The task - What lines below contain the word "cookies"? Please pull each one out.

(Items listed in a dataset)

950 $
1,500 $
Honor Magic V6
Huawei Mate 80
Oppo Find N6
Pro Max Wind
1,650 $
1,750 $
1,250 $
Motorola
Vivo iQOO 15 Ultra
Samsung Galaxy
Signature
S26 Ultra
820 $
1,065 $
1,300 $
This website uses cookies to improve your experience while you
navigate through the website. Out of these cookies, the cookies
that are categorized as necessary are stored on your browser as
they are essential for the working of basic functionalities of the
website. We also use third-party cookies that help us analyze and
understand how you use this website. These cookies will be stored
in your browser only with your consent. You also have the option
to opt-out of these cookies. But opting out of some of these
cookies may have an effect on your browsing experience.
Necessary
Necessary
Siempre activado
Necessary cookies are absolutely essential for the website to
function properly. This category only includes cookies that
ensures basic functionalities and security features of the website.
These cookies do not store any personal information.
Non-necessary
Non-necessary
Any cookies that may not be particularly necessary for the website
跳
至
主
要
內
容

Solution for this task -
This website uses cookies to improve your experience while you
navigate through the website. Out of these cookies, the cookies
website. We also use third-party cookies that help us analyze and
understand how you use this website. These cookies will be stored
to opt-out of these cookies. But opting out of some of these
cookies may have an effect on your browsing experience.
Necessary cookies are absolutely essential for the website to
function properly. This category only includes cookies that
These cookies do not store any personal information.
Any cookies that may not be particularly necessary for the website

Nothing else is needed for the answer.